Help for setting parameters to solve non-identifiability problem

specification

#1

Hi,

I’m working in some logits that shares parameters. By the utility function this model has non-identifiability problems that is solved fixing one of the element of the vector parameter beta (to one in this case) and a second element to be higher than the fixed one. I try to aplly that, but it seems don´t work fine for me.

Here the model specification:

data {
  int<lower=1> NRUBROS; //number of independent variables
  int<lower=0> NCASOS; //number of observations
  int<lower=0,upper=1> y[NCASOS,NRUBROS]; //dependent variables
  vector[NRUBROS] x[NCASOS]; //covariates 
}

transformed data{
  vector[NCASOS] sumd;
  
  for (i in 1:NCASOS) {
    sumd[i] = fmax(sum(x[i]),1); //auxiliar data
  }
}

parameters {
  vector[NRUBROS-2] beta_free; //free parameters
  real<lower=1> beta_free_aux; //to constrain the second element
}

transformed parameters {
  vector[NRUBROS] beta; //to append vector of parameters
  
  beta = append_row(1,append_row(beta_free_aux,beta_free)); //create vector beta

}

model { 
  vector[NRUBROS] utilidad[NCASOS]; //utility matrix
  vector[NRUBROS] probabilidad[NCASOS]; //probability matrix 

  for (j in 1:NRUBROS){
    for (i in 1:NCASOS){ 
      utilidad[i, j] = fabs(beta[j] - dot_product(beta,x[i])/sumd[i]); //utility definition
      probabilidad[i, j] = inv_logit(utilidad[i, j]);
    }
  }     
  { 
    for(i in 1: NCASOS){
      y[i] ~ bernoulli(probabilidad[i]);
    }
  }

  to_vector(beta_free) ~ normal(0,5);
  beta_free_aux ~ normal(0,5);
}

The problem is, for example for a 4 catogories simulation, with a real value of the parameter beta = (-1,-2,1,0) there is only one solution that respect the fixed and constrained parameters = (1,2,-1,0). But, looking the traceplot, you can see that three chains converge to the desired solution and the other one converge to a solution like (1,1,3,2) that looks very similiar to the plausible solution (1,0,3,2) with the diference that the second parameter is constrained to be higher than one. Then, i think the free parameters are be able to move in the space solution with the two first elements of beta don´t constrained and i don´t like that. Any idea to solve it?

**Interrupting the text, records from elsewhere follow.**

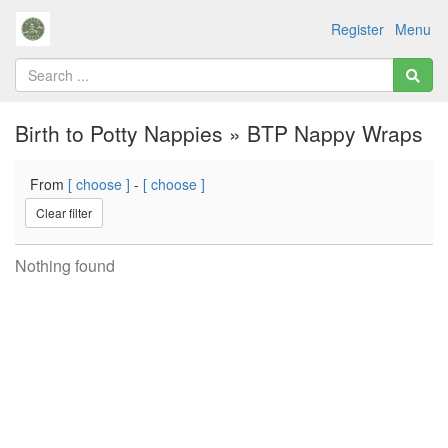
Register
Menu
Birth to Potty Nappies » BTP Nappy Wraps
From
[ choose ]
-
[ choose ]
Clear filter
Nothing found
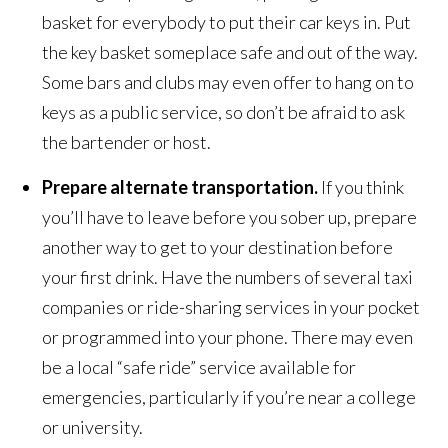
basket for everybody to put their car keys in. Put
the key basket someplace safe and out of the way.
Some bars and clubs may even offer to hang on to
keys as a public service, so don’t be afraid to ask
the bartender or host.
Prepare alternate transportation.
If you think
you’ll have to leave before you sober up, prepare
another way to get to your destination before
your first drink. Have the numbers of several taxi
companies or ride-sharing services in your pocket
or programmed into your phone. There may even
be a local “safe ride” service available for
emergencies, particularly if you’re near a college
or university.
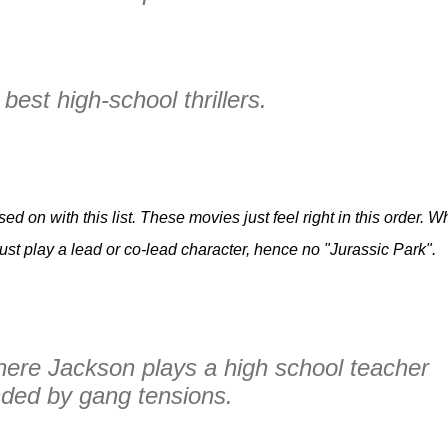
best high-school thrillers.
d on with this list. These movies just feel right in this order. Wh
st play a lead or co-lead character, hence no "Jurassic Park".
here Jackson plays a high school teacher
ded by gang tensions.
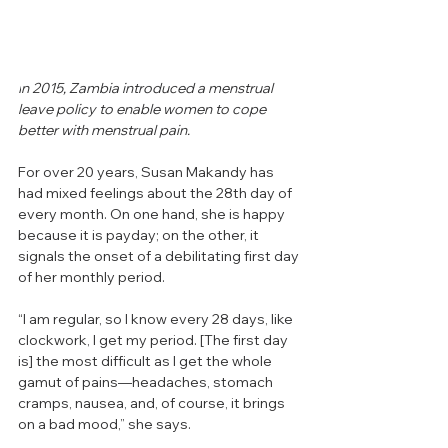
I
n 2015, Zambia introduced a menstrual 
leave policy to enable women to cope 
better with menstrual pain.
For over 20 years, Susan Makandy has 
had mixed feelings about the 28th day of 
every month. On one hand, she is happy 
because it is payday; on the other, it 
signals the onset of a debilitating first day 
of her monthly period. 
“I am regular, so I know every 28 days, like 
clockwork, I get my period. [The first day 
is] the most difficult as I get the whole 
gamut of pains—headaches, stomach 
cramps, nausea, and, of course, it brings 
on a bad mood,” she says. 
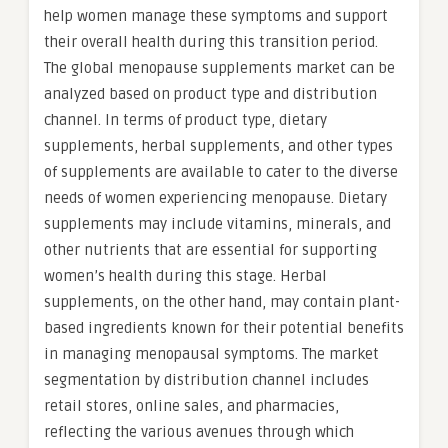
help women manage these symptoms and support
their overall health during this transition period.
The global menopause supplements market can be
analyzed based on product type and distribution
channel. In terms of product type, dietary
supplements, herbal supplements, and other types
of supplements are available to cater to the diverse
needs of women experiencing menopause. Dietary
supplements may include vitamins, minerals, and
other nutrients that are essential for supporting
women’s health during this stage. Herbal
supplements, on the other hand, may contain plant-
based ingredients known for their potential benefits
in managing menopausal symptoms. The market
segmentation by distribution channel includes
retail stores, online sales, and pharmacies,
reflecting the various avenues through which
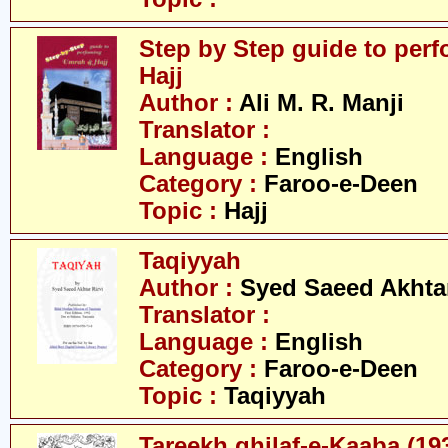
Step by Step guide to per
Hajj
Author :
Ali M. R. Manji
Translator :
Language :
English
Category :
Faroo-e-Deen
Topic :
Hajj
Taqiyyah
Author :
Syed Saeed Akhtar
Translator :
Language :
English
Category :
Faroo-e-Deen
Topic :
Taqiyyah
Tareekh ghilaf-e-Kaaba (19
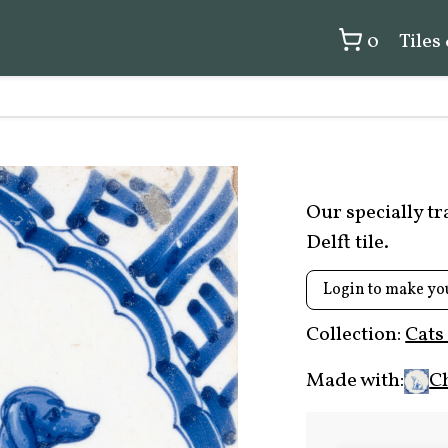
0
Tiles
Our specially t
Delft tile.
Login to make yo
Collection:
Cats
Made with:
C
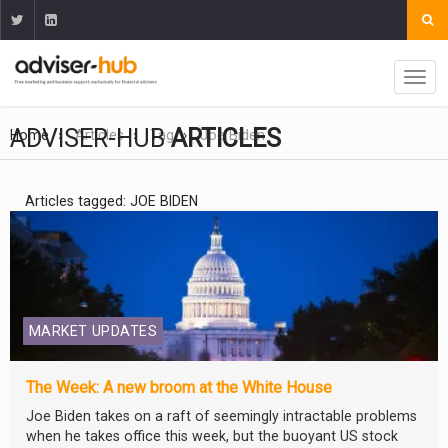
ADVISER-HUB
ARTICLES
Home
Articles
Tag
Joe Biden
Articles tagged: JOE BIDEN
MARKET UPDATES
The Week: A new broom at the White House
Joe Biden takes on a raft of seemingly intractable problems
when he takes office this week, but the buoyant US stock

Rplot%20beta%203%20converge%201%20not

Regards and like always sorry for my english!

simulation code: Simulation (MODELO 9B DM MEAN).R (1.7 KB)

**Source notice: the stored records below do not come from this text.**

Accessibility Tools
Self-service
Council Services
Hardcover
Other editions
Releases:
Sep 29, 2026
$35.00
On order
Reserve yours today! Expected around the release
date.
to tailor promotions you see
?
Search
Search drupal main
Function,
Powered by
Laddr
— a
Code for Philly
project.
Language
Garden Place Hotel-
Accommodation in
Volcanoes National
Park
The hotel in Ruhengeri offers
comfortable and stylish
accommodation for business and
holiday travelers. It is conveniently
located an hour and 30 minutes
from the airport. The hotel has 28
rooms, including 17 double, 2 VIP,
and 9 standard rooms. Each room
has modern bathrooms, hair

Many issues about a Multivarite Probit purchase model: data simulation, reparameterization and speedup
#2

Just a quick idea: AFAIK Stan has problem not only when there are multiple equivalent solutions, but also when there are multiple local maxima of posterior density. It seems, that there is a local maximum at (1,1,3,2) - you can check if this is the case by plotting the betas against log_prob (manually or via shinystan’s explore - bivariate/trivariate plot function).

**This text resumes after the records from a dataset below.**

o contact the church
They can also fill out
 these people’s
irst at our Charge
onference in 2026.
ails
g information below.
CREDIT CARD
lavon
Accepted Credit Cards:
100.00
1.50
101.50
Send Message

Note that prior on beta_free_aux has a maximum at 1 and it is possible that this maximum is not dampened by data. You may try setting a prior on beta_free_aux that has zero density at 1, I remember that Michael used inverse Gamma for a similar problem (https://betanalpha.github.io/assets/case_studies/gp_part3/part3.html see section 4), but Gamma might be good as well. Alternatively you may try if the problem persists if you simulate a larger dataset.


#3

That’s correct.

This is almost certainly wrong, as it bounds pbabilidad[i, j] below at 0.5 by bounding the log odds below at 0. You probably just want to get rid of that fabs. Whenever you see fabs applied to a (function of a) parameter, it’s going to be problematic for identifiability.